> [EXTRACT TO READ]:
----------
Many trust fund statutes or agreements also create “fiduciary responsibility” for officers, directors or managing agents. The 1995 amendments to the Maryland Trust Fund Statute would seem to create an express trust or fiduciary relationship.[62] Debts arising from a breach of fiduciary duty can also be non-dischargeable under the Bankruptcy Code.[63] To avoid a bankruptcy discharge on this type of debt, the claimant must prove:
- The existence of a trust,
- That the debtor was a fiduciary of that trust, and
- Fraud or defalcation by the debtor while acting as a fiduciary of the trust.[64]
Defalcation means a willful neglect of duty.[65] Defalcation in bankruptcy requires more than negligence, though less than fraud.[66] A claimant must show more than mere negligence.[67]
Whether there would be individual liability for breach of fiduciary duty should depend on whether a trust fund statute or agreement makes the individual officer or director a trustee, as opposed to only the corporation being a trustee. For example, the Maryland Trust Fund Statute now states, “An officer, director or managing agent of a contractor or subcontractor who has direction over or control of money held by trust ... is a trustee for the purpose of paying the money to the subcontractors who are entitled to it.”[68]
Punitive and Treble Damages
If a creditor can prove actual fraud by a trustee or fiduciary, then it should be possible to obtain punitive damages in addition to compensatory damages.
To prove actual fraud, a claimant would have to produce clear and convincing evidence of the five elements discussed above to avoid bankruptcy discharge. If a creditor can prove these five elements by clear and convincing evidence, the claimant should be entitled to punitive damages under either a trust fund statute or any type of voluntary or contractual trust agreement.[69]
The same should be true if a claimant can prove breach of trust or breach of fiduciary duty as discussed above. Under many state laws, punitive damages may be awarded for breach of a fiduciary duty.[70] Some states require proof of conduct that is willful or wanton and in reckless disregard of rights.
Some states also have special laws allowing for recovery of triple damages for fraudulent activity.[71] These treble damage laws may be applicable to a trust fund statute.
Insolvency Protections and Bankruptcy
A federal bankruptcy court cannot circumvent a state’s legislature determination that public construction contractors and suppliers require special protection.[72] Federal bankruptcy law will recognize and enforce the property right created by state law.[73] Federal bankruptcy law does not determine whether a trust exists. State law establishes a trust relationship, either through a trust fund statute or any type of voluntary trust agreement.[74] A creditor will need to look at the state law where the transactions occurred, therefore, to determine the result once a debtor files bankruptcy.
----------
> [INPUT DATA]:

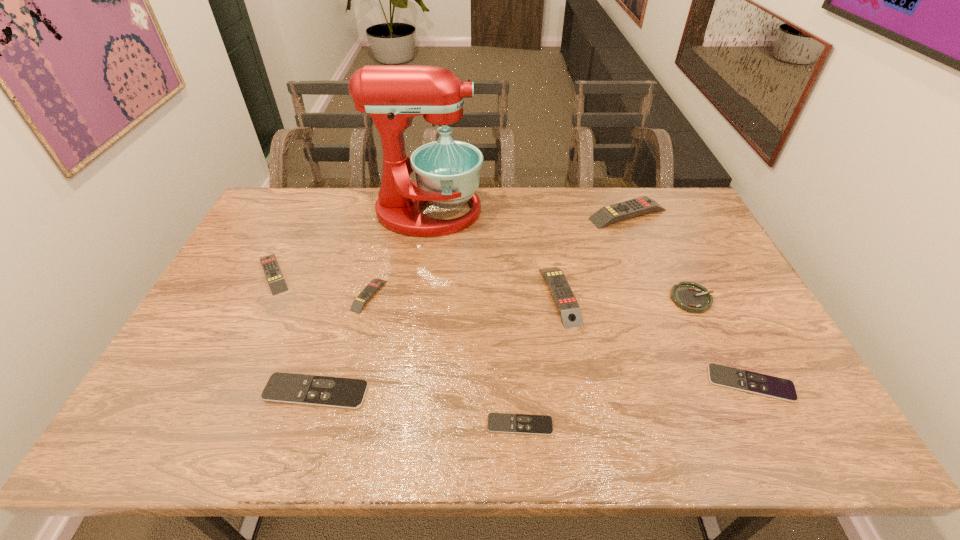
Find the location of a particular element. red mixer is located at coordinates (447, 172).

You are a GUI agent. You are given a task and a screenshot of the screen. Output one action in this format:
    pyautogui.click(x=<x>, y=<y>)
    Task: Click on the mixer
    
    Given the screenshot: What is the action you would take?
    pyautogui.click(x=447, y=172)

The image size is (960, 540). In order to click on the biggest yellow remote control in this screenshot , I will do `click(609, 214)`.

Image resolution: width=960 pixels, height=540 pixels. Identify the location of the farthest yellow remote control. (609, 214).

Locate an element on the screen. the second biggest yellow remote control is located at coordinates (565, 301).

Locate an element on the screen. This screenshot has height=540, width=960. the sixth shortest remote control is located at coordinates (565, 301).

Where is `the leftmost object`? the leftmost object is located at coordinates (277, 284).

Locate an element on the screen. the leftmost yellow remote control is located at coordinates (277, 284).

This screenshot has height=540, width=960. What are the coordinates of `ashtray` in the screenshot? It's located at (691, 297).

This screenshot has height=540, width=960. Find the location of `the second yellow remote control from left to right`. the second yellow remote control from left to right is located at coordinates (368, 292).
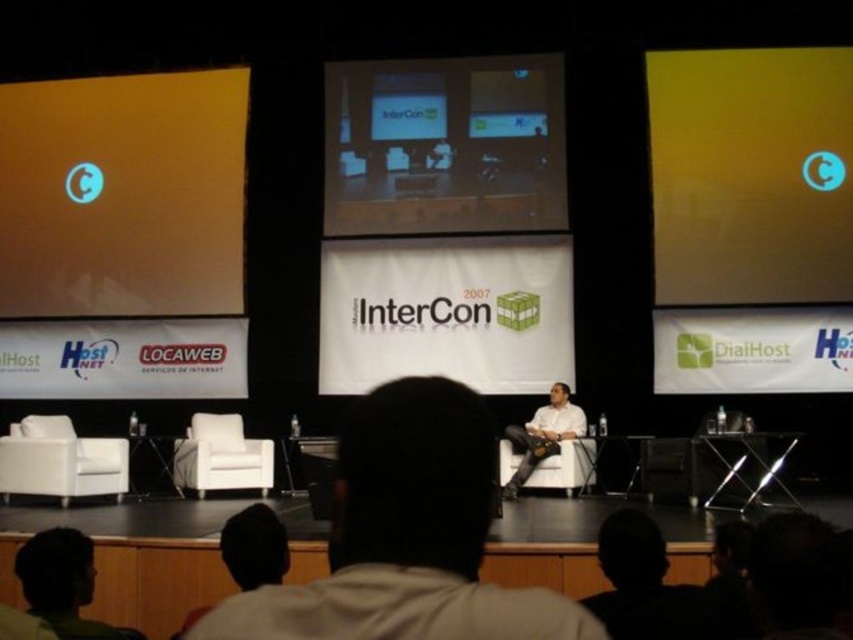
Question: Which of these objects is positioned farthest from the white fabric chair at center?

Choices:
 (A) orange matte projection screen at left
 (B) matte black monitor at center
 (C) green fabric head at lower left

Answer: (A)

Question: Among these objects, which one is nearest to the camera?

Choices:
 (A) white fabric chair at center
 (B) yellow matte screen at upper right

Answer: (A)

Question: Which point is farther from the camera taking this photo?

Choices:
 (A) (457, 163)
 (B) (105, 204)

Answer: (B)

Question: Can you confirm if orange matte projection screen at left is positioned below green fabric head at lower left?

Choices:
 (A) no
 (B) yes

Answer: (A)

Question: Is the position of yellow matte screen at upper right less distant than that of light brown leather jacket at center?

Choices:
 (A) no
 (B) yes

Answer: (A)

Question: Is yellow matte screen at upper right to the left of light brown leather jacket at center from the viewer's perspective?

Choices:
 (A) yes
 (B) no

Answer: (B)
----------
> [EXERCISES TO COMPLETE]:
- A) In the trust fund passage, what does defalcation mean?
- B) Reproduce the section of the trust fund passage starting at "To prove actual" and ending at "disregard of rights.".

> [SOLUTION LIST]:
- A) Defalcation means a willful neglect of duty.

- B)
To prove actual fraud, a claimant would have to produce clear and convincing evidence of the five elements discussed above to avoid bankruptcy discharge. If a creditor can prove these five elements by clear and convincing evidence, the claimant should be entitled to punitive damages under either a trust fund statute or any type of voluntary or contractual trust agreement.[69]
The same should be true if a claimant can prove breach of trust or breach of fiduciary duty as discussed above. Under many state laws, punitive damages may be awarded for breach of a fiduciary duty.[70] Some states require proof of conduct that is willful or wanton and in reckless disregard of rights.